Now, as far as your original code is concerned:
double * Calc_constants(double freq)
{
double * pointer;
double constants[6];
// ...
pointer = constants;
return pointer;
}
This simply produces undefined behaviour. constants is a local variable. The six elements you create here are destroyed when the function returns, yet you keep a pointer to them. The C++ language makes no guarantees as to what will happen, should you try to dereference that pointer later on (as you do). With some luck, the program would have crashed immediately, showing you that there is a serious error, rather than generating nonsense output.

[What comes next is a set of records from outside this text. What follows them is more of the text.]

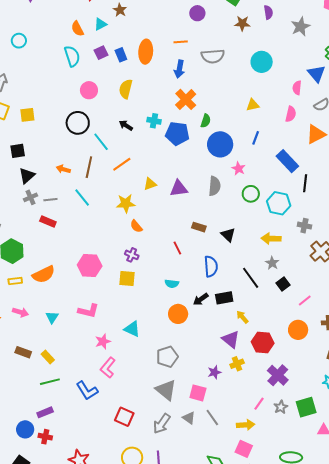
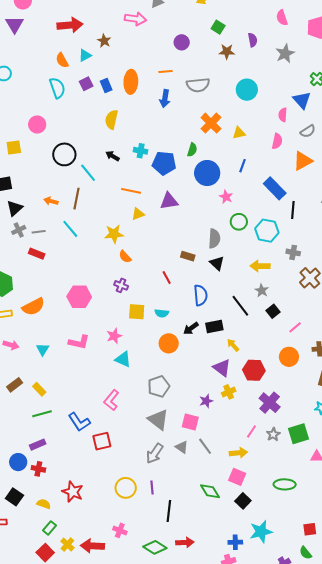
pink circle: (89, 90) -> (37, 124), moved
orange cross: (186, 99) -> (211, 123), moved
orange line: (122, 164) -> (131, 191), moved, turned 48
gray semicircle: (215, 186) -> (214, 239), moved
purple triangle: (179, 188) -> (169, 201), moved
yellow square: (127, 278) -> (137, 312), moved
pink star: (103, 341) -> (114, 336), moved
brown rectangle: (23, 352) -> (15, 385), turned -56
pink L-shape: (108, 368) -> (111, 400), moved
red square: (124, 417) -> (102, 441), moved, turned -36

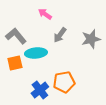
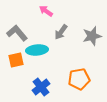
orange pentagon: (64, 82) -> (79, 79), moved

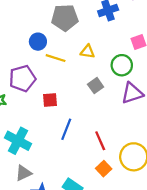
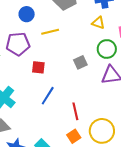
blue circle: (38, 42) -> (27, 14), moved
yellow triangle: (88, 52) -> (98, 23), moved
yellow line: (56, 58) -> (50, 32), turned -42

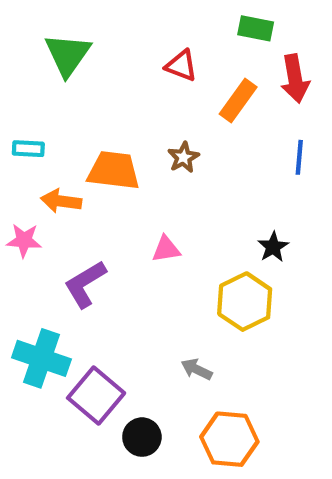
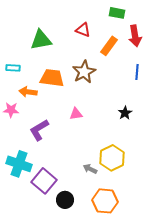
green triangle: (68, 55) -> (41, 40), moved, turned 45
brown star: (183, 157) -> (84, 72), size x1.6
yellow hexagon: (245, 302) -> (112, 158), moved

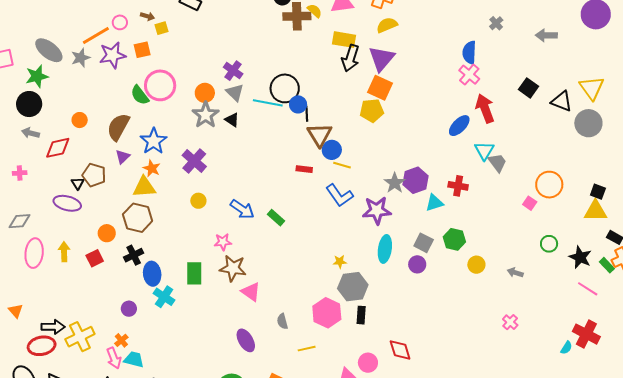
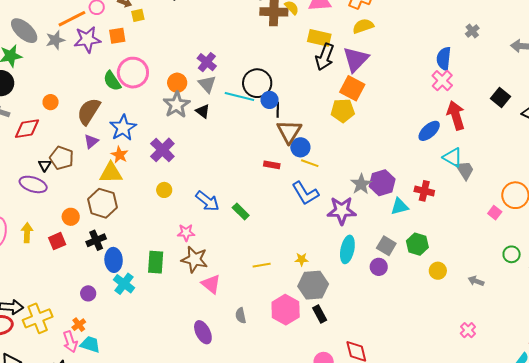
cyan triangle: (484, 151) -> (453, 157), turned -35
black rectangle: (361, 315) -> (320, 314), turned -36
yellow line: (307, 349) -> (262, 265), moved

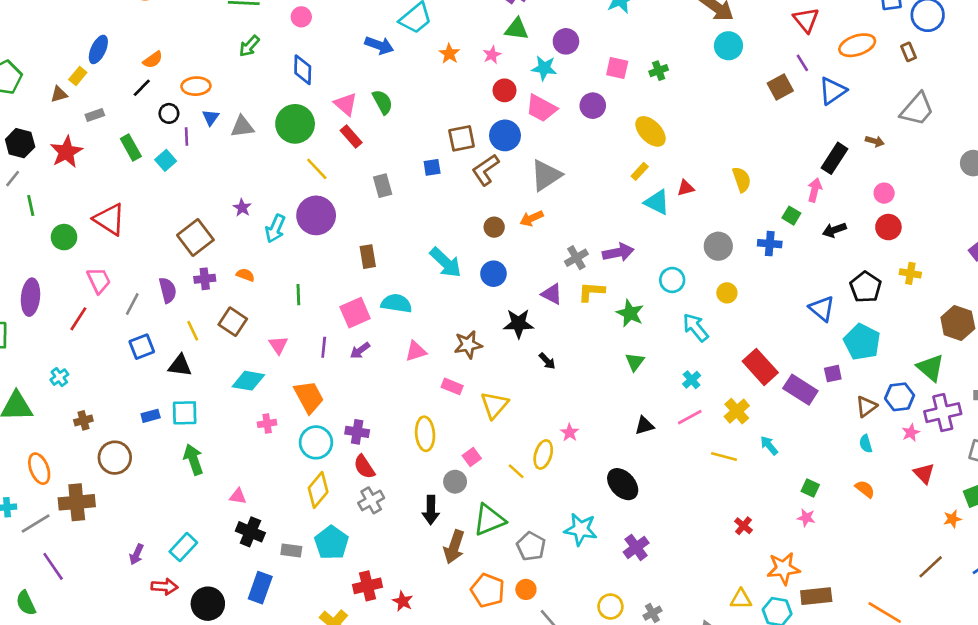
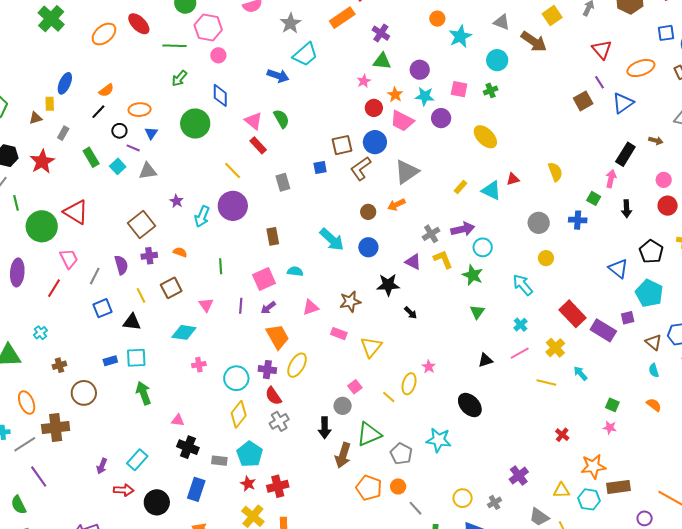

You were a bit unlucky as well not to get a compiler warning for this. Had you not used the redundant pointer variable, then you might have received a warning (at least with VC 2013).
Simple example:
double * Calc_constants()
{
double constants[6];
return constants;
}
int main()
{
double* ptr = Calc_constants();
}
VC 2013 warning:
warning C4172: returning address of local variable or temporary
With std::vector, the data is allocated internally such that you can safely return objects. You can use standard container objects as safely as simple ints, without raw-pointer complexities sprinkled all over your code.